Dataset entries:
—————

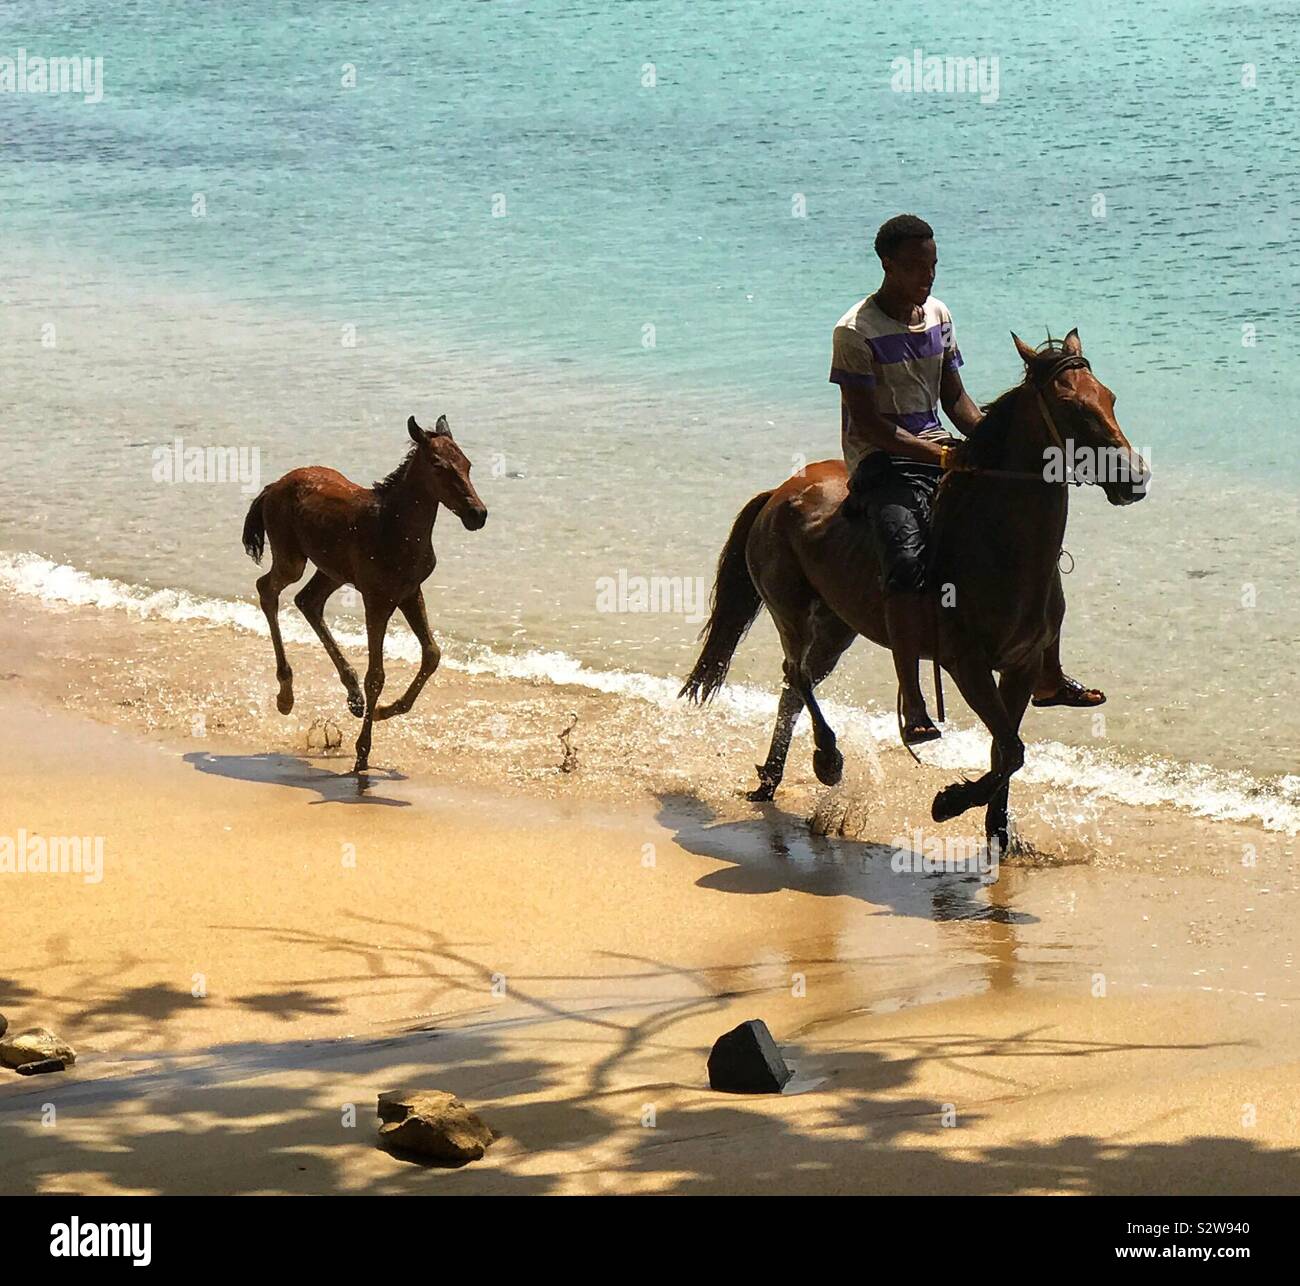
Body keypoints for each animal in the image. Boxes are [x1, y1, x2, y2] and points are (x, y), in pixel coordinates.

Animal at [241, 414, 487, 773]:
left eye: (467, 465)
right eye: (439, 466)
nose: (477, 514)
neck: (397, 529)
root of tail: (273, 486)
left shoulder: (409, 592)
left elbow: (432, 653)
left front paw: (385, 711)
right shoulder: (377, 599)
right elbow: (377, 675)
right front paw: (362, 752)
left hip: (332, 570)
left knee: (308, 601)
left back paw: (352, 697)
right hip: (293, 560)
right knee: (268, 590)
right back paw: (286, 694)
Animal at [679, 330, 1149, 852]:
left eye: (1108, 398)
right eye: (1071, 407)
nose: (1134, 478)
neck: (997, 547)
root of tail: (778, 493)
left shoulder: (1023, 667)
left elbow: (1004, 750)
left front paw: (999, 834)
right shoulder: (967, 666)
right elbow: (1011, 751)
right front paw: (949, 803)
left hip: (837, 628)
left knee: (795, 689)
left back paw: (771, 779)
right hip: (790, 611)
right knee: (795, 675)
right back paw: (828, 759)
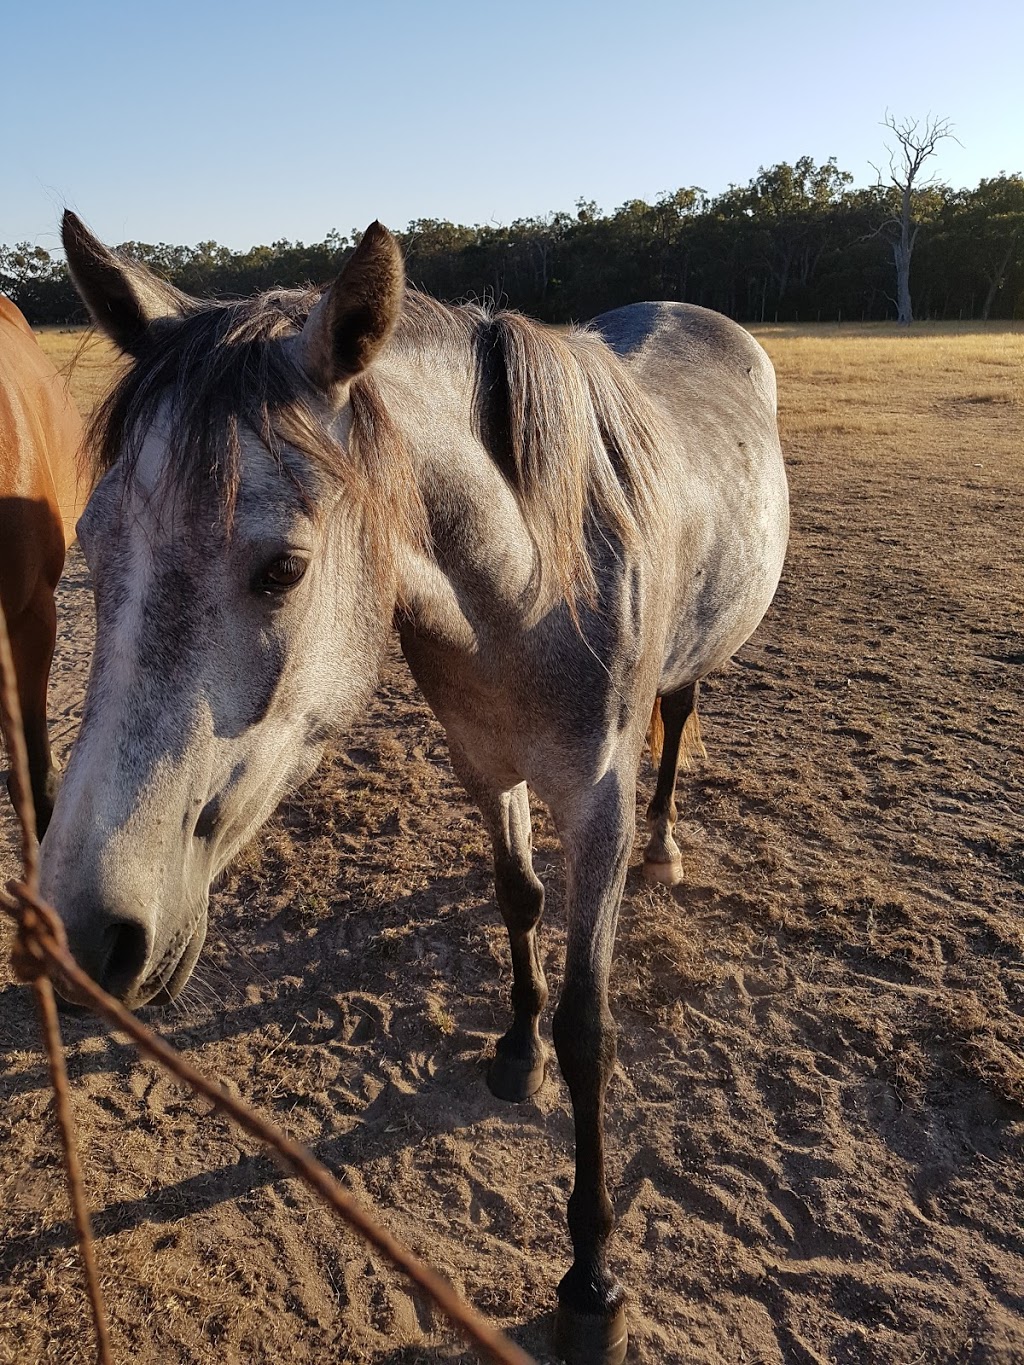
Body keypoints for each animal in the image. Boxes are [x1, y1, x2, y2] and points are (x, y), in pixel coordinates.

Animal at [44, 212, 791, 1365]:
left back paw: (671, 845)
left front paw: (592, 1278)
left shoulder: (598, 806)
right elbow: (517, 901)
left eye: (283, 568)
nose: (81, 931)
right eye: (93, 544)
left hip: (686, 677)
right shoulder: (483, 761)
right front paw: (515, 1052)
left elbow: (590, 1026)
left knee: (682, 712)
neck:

—————

(WHAT NEEDS TO BE DONE)
Copy every record verbatim while leaving each picture out.

(RESPONSE)
Body keypoints for each animal in the image. Boxes are [x1, y1, x2, y2] and points are (x, y), in pixel coordinates.

Animal at [241, 414, 487, 773]:
left eye: (467, 465)
right eye: (439, 466)
nose: (477, 514)
neck: (397, 529)
root of tail: (273, 486)
left shoulder: (409, 592)
left elbow: (432, 653)
left front paw: (385, 711)
right shoulder: (377, 599)
right elbow: (377, 675)
right front paw: (362, 752)
left hip: (332, 570)
left knee: (308, 601)
left back paw: (352, 697)
right hip: (293, 560)
right knee: (268, 590)
right back paw: (286, 694)
Animal at [679, 330, 1149, 852]:
left eye: (1108, 398)
right eye: (1071, 407)
nose: (1134, 478)
neck: (997, 547)
root of tail: (778, 493)
left shoulder: (1023, 667)
left elbow: (1004, 750)
left front paw: (999, 834)
right shoulder: (967, 666)
right elbow: (1011, 751)
right front paw: (949, 803)
left hip: (837, 628)
left knee: (795, 689)
left back paw: (771, 779)
right hip: (790, 611)
right knee: (795, 675)
right back paw: (828, 759)
Body keypoints for each animal in the image. Boxes are [x1, y1, x2, y2] and points are (x, y), in pixel coordinates.

Animal at [44, 212, 791, 1365]:
left back paw: (671, 845)
left front paw: (592, 1278)
left shoulder: (598, 806)
right elbow: (517, 901)
left eye: (283, 568)
nose: (81, 931)
right eye: (93, 544)
left hip: (686, 677)
right shoulder: (483, 761)
right front paw: (515, 1052)
left elbow: (590, 1026)
left knee: (682, 712)
neck:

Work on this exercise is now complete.